One range is to be output from the listing below, exactly as written: the line with "11px; fill: #7a7d80" to the line with "M37,1025l25,-109", both kept.

━━━━━━━━━━

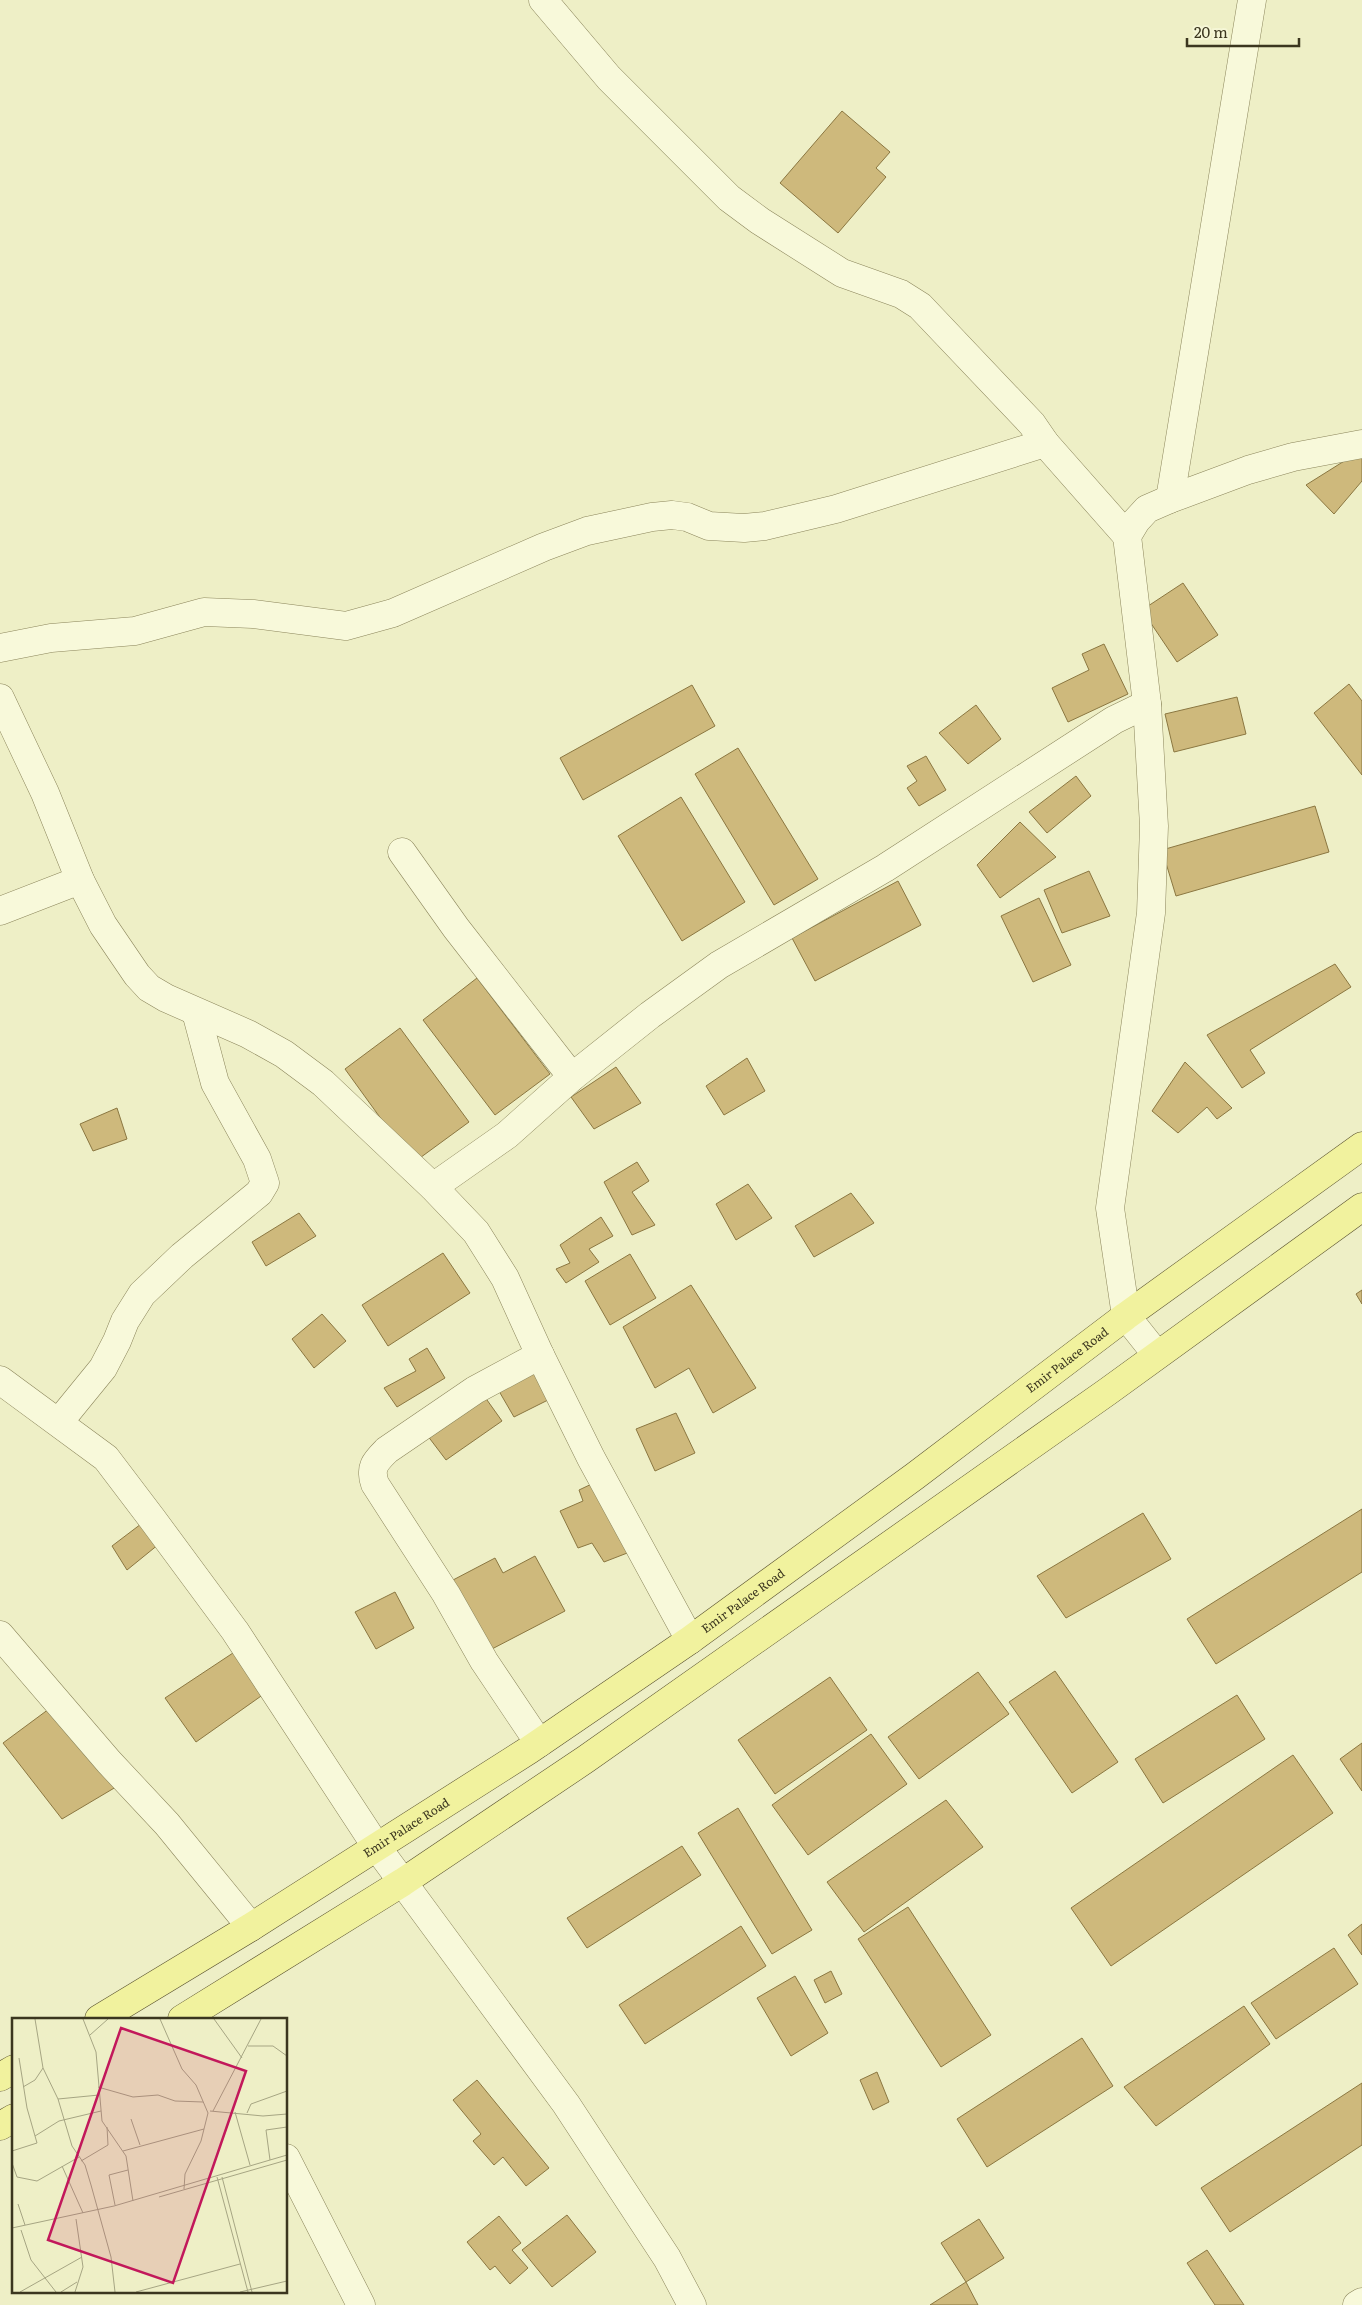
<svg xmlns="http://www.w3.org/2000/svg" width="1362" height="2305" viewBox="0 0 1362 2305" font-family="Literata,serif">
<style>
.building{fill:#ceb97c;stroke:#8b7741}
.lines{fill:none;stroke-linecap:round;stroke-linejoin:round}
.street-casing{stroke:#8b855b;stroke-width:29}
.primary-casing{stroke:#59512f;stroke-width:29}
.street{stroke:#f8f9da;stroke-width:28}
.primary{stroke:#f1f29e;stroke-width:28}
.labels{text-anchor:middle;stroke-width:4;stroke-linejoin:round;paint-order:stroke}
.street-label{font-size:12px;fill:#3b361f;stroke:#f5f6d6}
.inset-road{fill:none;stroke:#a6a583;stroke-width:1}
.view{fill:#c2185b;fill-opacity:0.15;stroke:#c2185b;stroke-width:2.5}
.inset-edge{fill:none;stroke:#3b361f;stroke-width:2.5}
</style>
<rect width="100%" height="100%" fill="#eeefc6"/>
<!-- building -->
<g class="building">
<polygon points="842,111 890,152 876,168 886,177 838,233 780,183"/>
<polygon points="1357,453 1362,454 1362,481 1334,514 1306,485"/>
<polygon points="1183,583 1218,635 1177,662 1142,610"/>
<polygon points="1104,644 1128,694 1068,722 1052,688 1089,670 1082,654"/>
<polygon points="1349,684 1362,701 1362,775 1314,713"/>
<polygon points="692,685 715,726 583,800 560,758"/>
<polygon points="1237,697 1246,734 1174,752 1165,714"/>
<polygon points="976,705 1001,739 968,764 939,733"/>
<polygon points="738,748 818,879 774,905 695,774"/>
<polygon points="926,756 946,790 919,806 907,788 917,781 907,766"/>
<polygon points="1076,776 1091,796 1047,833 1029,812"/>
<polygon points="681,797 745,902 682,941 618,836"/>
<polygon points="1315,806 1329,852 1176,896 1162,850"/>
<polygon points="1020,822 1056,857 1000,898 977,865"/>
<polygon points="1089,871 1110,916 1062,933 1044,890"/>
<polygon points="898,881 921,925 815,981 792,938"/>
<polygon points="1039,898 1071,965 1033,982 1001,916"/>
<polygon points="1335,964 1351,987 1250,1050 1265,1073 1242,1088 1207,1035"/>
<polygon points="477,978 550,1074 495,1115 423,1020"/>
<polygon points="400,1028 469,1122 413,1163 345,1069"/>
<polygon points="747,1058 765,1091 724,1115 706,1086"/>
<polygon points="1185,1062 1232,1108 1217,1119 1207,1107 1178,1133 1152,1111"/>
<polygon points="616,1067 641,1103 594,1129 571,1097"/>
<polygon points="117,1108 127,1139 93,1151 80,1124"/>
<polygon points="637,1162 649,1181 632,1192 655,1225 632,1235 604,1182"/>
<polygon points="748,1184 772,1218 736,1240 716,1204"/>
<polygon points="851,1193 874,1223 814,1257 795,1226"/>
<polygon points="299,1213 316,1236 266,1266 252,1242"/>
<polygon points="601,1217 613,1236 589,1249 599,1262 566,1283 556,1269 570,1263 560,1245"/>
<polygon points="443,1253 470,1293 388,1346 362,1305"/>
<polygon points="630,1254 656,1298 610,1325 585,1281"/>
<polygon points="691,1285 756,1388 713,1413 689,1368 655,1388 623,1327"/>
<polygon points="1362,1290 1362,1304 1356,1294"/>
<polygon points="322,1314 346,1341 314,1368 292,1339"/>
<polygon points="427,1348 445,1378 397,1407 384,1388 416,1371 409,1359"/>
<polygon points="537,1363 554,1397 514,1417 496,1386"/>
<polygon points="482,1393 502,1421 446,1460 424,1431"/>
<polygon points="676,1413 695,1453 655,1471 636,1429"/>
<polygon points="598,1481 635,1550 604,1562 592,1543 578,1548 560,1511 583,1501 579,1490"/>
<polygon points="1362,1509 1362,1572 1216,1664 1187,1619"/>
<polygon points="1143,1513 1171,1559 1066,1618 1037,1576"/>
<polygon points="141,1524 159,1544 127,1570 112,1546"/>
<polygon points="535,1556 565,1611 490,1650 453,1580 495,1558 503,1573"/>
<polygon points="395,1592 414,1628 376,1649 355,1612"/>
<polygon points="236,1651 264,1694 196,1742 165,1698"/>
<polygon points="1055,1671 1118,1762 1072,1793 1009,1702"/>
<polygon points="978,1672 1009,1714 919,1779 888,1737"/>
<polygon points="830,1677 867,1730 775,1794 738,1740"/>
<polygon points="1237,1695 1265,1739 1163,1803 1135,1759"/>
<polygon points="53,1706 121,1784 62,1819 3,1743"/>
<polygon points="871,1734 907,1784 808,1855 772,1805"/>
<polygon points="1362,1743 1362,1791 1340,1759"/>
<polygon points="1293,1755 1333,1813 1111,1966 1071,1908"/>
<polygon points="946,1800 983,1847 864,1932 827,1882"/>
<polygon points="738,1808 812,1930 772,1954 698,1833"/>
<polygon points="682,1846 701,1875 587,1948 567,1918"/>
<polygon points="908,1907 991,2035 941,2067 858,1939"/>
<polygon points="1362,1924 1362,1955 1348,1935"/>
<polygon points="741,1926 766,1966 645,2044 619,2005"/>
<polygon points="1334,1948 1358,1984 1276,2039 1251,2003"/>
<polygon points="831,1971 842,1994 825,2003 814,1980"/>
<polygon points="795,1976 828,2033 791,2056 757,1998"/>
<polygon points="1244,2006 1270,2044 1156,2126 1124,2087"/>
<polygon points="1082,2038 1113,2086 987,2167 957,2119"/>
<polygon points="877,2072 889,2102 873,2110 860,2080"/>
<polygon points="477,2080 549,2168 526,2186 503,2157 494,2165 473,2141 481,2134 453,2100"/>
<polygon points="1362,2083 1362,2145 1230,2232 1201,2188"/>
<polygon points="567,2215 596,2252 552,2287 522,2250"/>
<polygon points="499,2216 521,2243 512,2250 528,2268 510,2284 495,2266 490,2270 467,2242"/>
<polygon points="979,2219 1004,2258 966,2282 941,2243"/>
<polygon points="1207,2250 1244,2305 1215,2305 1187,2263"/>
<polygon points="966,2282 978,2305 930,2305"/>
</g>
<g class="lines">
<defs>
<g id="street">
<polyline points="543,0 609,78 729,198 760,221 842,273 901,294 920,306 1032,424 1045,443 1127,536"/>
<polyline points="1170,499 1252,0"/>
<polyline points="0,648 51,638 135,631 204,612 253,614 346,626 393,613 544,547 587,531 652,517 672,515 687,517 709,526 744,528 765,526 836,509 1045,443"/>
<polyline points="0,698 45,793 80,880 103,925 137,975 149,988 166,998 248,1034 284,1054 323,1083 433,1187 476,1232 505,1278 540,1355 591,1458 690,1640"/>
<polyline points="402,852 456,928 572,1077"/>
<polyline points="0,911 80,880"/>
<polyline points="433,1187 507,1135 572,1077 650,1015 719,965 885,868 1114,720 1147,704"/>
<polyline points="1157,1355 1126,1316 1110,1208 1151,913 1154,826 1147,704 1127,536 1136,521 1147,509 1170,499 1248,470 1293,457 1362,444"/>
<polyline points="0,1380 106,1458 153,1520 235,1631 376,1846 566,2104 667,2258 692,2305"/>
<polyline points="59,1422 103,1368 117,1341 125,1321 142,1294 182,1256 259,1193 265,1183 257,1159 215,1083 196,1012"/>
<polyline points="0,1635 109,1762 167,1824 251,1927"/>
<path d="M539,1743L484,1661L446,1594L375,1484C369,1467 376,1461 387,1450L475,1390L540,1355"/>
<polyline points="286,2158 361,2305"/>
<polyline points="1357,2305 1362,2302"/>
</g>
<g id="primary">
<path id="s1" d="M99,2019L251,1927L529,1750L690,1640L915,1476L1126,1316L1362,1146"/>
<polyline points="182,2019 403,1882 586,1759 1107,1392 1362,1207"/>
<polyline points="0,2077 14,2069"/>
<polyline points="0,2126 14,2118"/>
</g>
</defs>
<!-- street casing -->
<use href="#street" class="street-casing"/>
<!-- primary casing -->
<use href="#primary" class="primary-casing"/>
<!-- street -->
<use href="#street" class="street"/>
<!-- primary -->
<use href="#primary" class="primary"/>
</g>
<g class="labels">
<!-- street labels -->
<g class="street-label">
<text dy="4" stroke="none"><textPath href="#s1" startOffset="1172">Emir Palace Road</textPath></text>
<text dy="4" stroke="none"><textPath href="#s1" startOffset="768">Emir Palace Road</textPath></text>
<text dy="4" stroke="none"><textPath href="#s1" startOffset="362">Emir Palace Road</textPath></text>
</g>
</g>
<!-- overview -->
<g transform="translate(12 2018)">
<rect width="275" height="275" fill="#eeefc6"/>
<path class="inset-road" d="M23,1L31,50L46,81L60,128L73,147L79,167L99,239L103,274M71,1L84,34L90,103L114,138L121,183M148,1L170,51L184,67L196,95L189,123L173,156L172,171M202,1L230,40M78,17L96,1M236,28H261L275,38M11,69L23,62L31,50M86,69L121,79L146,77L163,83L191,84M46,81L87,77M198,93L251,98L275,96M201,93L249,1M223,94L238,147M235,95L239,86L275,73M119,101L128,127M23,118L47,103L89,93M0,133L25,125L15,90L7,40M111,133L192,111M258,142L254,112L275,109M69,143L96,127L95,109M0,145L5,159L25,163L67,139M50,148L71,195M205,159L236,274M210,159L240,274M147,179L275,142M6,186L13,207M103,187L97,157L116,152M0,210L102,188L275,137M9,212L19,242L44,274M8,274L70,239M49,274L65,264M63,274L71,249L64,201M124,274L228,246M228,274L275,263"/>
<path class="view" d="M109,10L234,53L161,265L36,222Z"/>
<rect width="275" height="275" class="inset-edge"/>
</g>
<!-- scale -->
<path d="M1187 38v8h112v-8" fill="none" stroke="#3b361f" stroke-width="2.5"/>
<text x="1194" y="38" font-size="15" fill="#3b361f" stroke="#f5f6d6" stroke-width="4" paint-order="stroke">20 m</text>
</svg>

━━━━━━━━━━

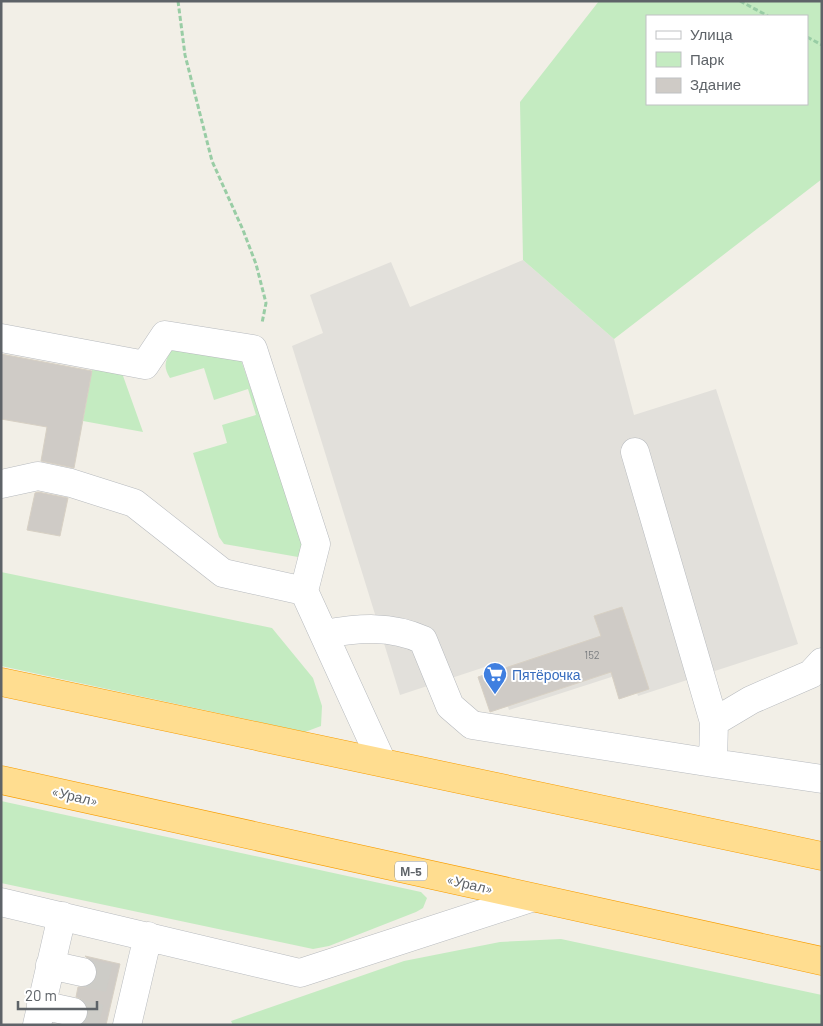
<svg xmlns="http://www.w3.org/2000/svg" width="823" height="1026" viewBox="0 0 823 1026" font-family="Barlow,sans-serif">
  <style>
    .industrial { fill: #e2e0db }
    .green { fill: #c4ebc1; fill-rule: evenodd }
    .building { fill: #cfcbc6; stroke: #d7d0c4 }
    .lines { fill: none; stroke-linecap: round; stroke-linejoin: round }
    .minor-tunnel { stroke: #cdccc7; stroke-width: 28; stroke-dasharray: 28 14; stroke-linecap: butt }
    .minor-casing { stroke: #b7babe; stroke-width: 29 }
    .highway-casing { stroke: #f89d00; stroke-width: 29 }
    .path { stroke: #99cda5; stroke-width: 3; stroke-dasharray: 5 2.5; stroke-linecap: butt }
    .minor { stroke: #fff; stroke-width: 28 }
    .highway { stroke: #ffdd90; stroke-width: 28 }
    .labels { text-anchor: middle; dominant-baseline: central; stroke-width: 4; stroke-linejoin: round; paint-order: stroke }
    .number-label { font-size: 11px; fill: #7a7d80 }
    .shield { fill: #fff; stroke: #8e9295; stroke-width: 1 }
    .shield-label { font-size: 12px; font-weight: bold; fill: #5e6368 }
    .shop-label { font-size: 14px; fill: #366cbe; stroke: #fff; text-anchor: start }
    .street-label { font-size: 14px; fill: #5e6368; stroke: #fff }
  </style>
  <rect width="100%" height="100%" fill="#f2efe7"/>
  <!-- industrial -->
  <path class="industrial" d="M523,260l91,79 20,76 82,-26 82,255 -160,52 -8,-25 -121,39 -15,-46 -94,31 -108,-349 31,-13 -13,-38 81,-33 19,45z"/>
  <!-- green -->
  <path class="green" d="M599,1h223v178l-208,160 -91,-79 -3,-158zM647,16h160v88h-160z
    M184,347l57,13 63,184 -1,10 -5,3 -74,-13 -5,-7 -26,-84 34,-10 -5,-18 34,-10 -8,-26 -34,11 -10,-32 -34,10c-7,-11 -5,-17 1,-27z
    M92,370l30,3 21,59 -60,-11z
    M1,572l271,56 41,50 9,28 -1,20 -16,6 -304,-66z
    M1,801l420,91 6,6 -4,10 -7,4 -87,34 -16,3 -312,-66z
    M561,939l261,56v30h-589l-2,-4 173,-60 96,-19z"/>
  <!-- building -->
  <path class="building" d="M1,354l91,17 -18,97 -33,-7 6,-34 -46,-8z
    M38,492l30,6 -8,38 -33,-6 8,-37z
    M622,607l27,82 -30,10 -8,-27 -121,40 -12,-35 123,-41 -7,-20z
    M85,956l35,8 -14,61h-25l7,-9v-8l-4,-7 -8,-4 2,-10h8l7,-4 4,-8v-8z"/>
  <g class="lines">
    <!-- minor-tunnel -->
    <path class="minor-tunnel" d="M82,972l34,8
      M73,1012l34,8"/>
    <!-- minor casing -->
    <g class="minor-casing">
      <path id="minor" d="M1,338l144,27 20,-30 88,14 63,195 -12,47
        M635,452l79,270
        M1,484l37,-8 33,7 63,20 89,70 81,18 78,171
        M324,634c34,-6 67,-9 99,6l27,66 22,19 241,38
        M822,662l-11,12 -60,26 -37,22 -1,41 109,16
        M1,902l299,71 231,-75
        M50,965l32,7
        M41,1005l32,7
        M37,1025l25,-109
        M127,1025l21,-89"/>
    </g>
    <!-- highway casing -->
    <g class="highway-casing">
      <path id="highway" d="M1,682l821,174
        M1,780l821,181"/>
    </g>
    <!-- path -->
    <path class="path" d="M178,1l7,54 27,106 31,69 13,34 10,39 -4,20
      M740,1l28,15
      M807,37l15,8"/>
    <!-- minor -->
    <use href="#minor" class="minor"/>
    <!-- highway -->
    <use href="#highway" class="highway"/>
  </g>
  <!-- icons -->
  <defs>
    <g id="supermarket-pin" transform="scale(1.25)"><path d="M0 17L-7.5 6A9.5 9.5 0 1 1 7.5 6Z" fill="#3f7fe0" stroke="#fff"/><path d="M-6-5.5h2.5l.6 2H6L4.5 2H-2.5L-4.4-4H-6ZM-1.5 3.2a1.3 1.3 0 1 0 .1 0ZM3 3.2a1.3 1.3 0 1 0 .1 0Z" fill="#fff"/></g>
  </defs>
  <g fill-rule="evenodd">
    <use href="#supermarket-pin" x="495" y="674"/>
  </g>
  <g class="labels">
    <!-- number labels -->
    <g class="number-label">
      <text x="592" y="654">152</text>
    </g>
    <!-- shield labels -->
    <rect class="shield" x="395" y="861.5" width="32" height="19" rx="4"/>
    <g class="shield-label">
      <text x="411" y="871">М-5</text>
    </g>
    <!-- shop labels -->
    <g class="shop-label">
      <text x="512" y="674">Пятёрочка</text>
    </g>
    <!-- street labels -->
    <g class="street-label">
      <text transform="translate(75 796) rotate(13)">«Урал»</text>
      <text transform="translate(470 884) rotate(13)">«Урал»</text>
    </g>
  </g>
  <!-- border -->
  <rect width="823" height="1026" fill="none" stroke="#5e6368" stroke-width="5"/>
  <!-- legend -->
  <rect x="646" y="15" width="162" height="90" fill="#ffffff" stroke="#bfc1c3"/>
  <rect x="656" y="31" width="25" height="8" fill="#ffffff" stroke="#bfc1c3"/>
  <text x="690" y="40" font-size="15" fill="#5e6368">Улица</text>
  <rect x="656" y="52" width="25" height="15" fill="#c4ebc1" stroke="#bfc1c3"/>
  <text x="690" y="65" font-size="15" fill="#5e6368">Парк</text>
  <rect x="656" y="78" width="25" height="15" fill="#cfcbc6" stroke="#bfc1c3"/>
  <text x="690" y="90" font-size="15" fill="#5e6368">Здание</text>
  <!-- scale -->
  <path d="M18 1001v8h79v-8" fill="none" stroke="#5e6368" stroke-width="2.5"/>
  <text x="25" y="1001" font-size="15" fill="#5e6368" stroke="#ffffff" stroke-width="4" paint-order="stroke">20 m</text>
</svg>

━━━━━━━━━━

▶ Response to this task:
    .number-label { font-size: 11px; fill: #7a7d80 }
    .shield { fill: #fff; stroke: #8e9295; stroke-width: 1 }
    .shield-label { font-size: 12px; font-weight: bold; fill: #5e6368 }
    .shop-label { font-size: 14px; fill: #366cbe; stroke: #fff; text-anchor: start }
    .street-label { font-size: 14px; fill: #5e6368; stroke: #fff }
  </style>
  <rect width="100%" height="100%" fill="#f2efe7"/>
  <!-- industrial -->
  <path class="industrial" d="M523,260l91,79 20,76 82,-26 82,255 -160,52 -8,-25 -121,39 -15,-46 -94,31 -108,-349 31,-13 -13,-38 81,-33 19,45z"/>
  <!-- green -->
  <path class="green" d="M599,1h223v178l-208,160 -91,-79 -3,-158zM647,16h160v88h-160z
    M184,347l57,13 63,184 -1,10 -5,3 -74,-13 -5,-7 -26,-84 34,-10 -5,-18 34,-10 -8,-26 -34,11 -10,-32 -34,10c-7,-11 -5,-17 1,-27z
    M92,370l30,3 21,59 -60,-11z
    M1,572l271,56 41,50 9,28 -1,20 -16,6 -304,-66z
    M1,801l420,91 6,6 -4,10 -7,4 -87,34 -16,3 -312,-66z
    M561,939l261,56v30h-589l-2,-4 173,-60 96,-19z"/>
  <!-- building -->
  <path class="building" d="M1,354l91,17 -18,97 -33,-7 6,-34 -46,-8z
    M38,492l30,6 -8,38 -33,-6 8,-37z
    M622,607l27,82 -30,10 -8,-27 -121,40 -12,-35 123,-41 -7,-20z
    M85,956l35,8 -14,61h-25l7,-9v-8l-4,-7 -8,-4 2,-10h8l7,-4 4,-8v-8z"/>
  <g class="lines">
    <!-- minor-tunnel -->
    <path class="minor-tunnel" d="M82,972l34,8
      M73,1012l34,8"/>
    <!-- minor casing -->
    <g class="minor-casing">
      <path id="minor" d="M1,338l144,27 20,-30 88,14 63,195 -12,47
        M635,452l79,270
        M1,484l37,-8 33,7 63,20 89,70 81,18 78,171
        M324,634c34,-6 67,-9 99,6l27,66 22,19 241,38
        M822,662l-11,12 -60,26 -37,22 -1,41 109,16
        M1,902l299,71 231,-75
        M50,965l32,7
        M41,1005l32,7
        M37,1025l25,-109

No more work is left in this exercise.